Start of Available data

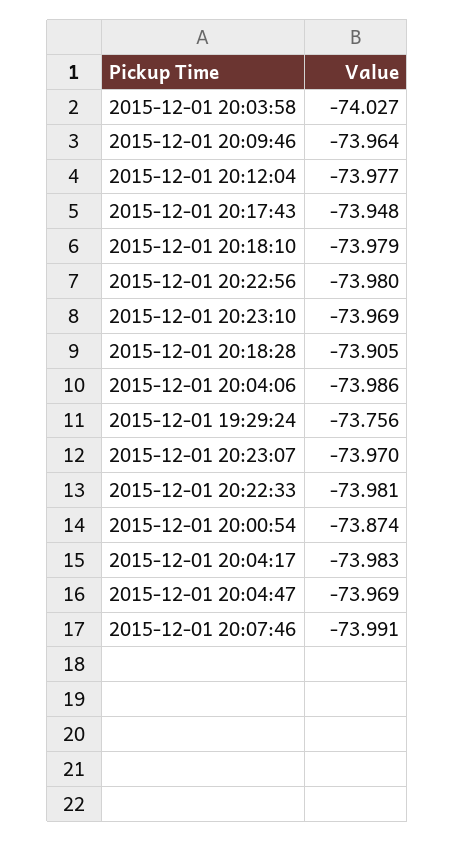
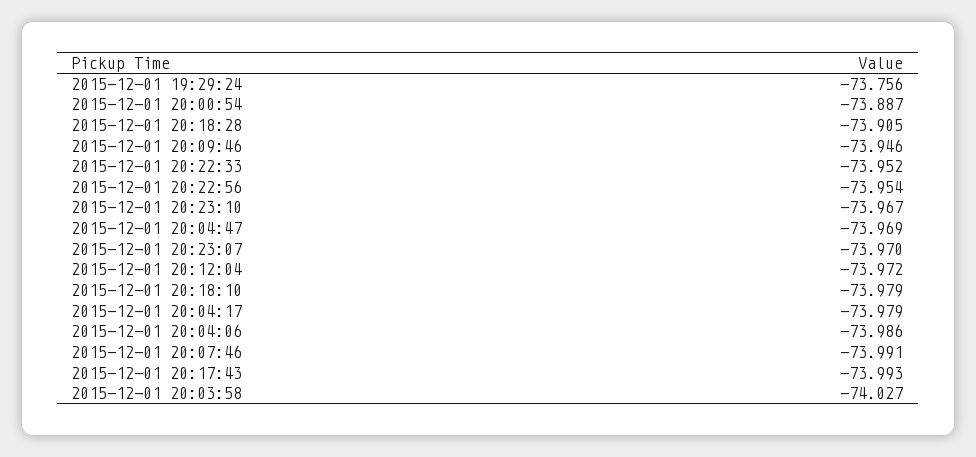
  {
    "2015-12-01 20:03:58": -74.027,
-   "2015-12-01 20:09:46": -73.964,
+   "2015-12-01 20:09:46": -73.946,
-   "2015-12-01 20:12:04": -73.977,
+   "2015-12-01 20:12:04": -73.972,
-   "2015-12-01 20:17:43": -73.948,
+   "2015-12-01 20:17:43": -73.993,
    "2015-12-01 20:18:10": -73.979,
-   "2015-12-01 20:22:56": -73.98,
+   "2015-12-01 20:22:56": -73.954,
-   "2015-12-01 20:23:10": -73.969,
+   "2015-12-01 20:23:10": -73.967,
    "2015-12-01 20:18:28": -73.905,
    "2015-12-01 20:04:06": -73.986,
    "2015-12-01 19:29:24": -73.756,
    "2015-12-01 20:23:07": -73.97,
-   "2015-12-01 20:22:33": -73.981,
+   "2015-12-01 20:22:33": -73.952,
-   "2015-12-01 20:00:54": -73.874,
+   "2015-12-01 20:00:54": -73.887,
-   "2015-12-01 20:04:17": -73.983,
+   "2015-12-01 20:04:17": -73.979,
    "2015-12-01 20:04:47": -73.969,
    "2015-12-01 20:07:46": -73.991
  }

End of Available data

What you return should be all of the material above, exactly, and none of its pictures.

  {
    "2015-12-01 20:03:58": -74.027,
-   "2015-12-01 20:09:46": -73.964,
+   "2015-12-01 20:09:46": -73.946,
-   "2015-12-01 20:12:04": -73.977,
+   "2015-12-01 20:12:04": -73.972,
-   "2015-12-01 20:17:43": -73.948,
+   "2015-12-01 20:17:43": -73.993,
    "2015-12-01 20:18:10": -73.979,
-   "2015-12-01 20:22:56": -73.98,
+   "2015-12-01 20:22:56": -73.954,
-   "2015-12-01 20:23:10": -73.969,
+   "2015-12-01 20:23:10": -73.967,
    "2015-12-01 20:18:28": -73.905,
    "2015-12-01 20:04:06": -73.986,
    "2015-12-01 19:29:24": -73.756,
    "2015-12-01 20:23:07": -73.97,
-   "2015-12-01 20:22:33": -73.981,
+   "2015-12-01 20:22:33": -73.952,
-   "2015-12-01 20:00:54": -73.874,
+   "2015-12-01 20:00:54": -73.887,
-   "2015-12-01 20:04:17": -73.983,
+   "2015-12-01 20:04:17": -73.979,
    "2015-12-01 20:04:47": -73.969,
    "2015-12-01 20:07:46": -73.991
  }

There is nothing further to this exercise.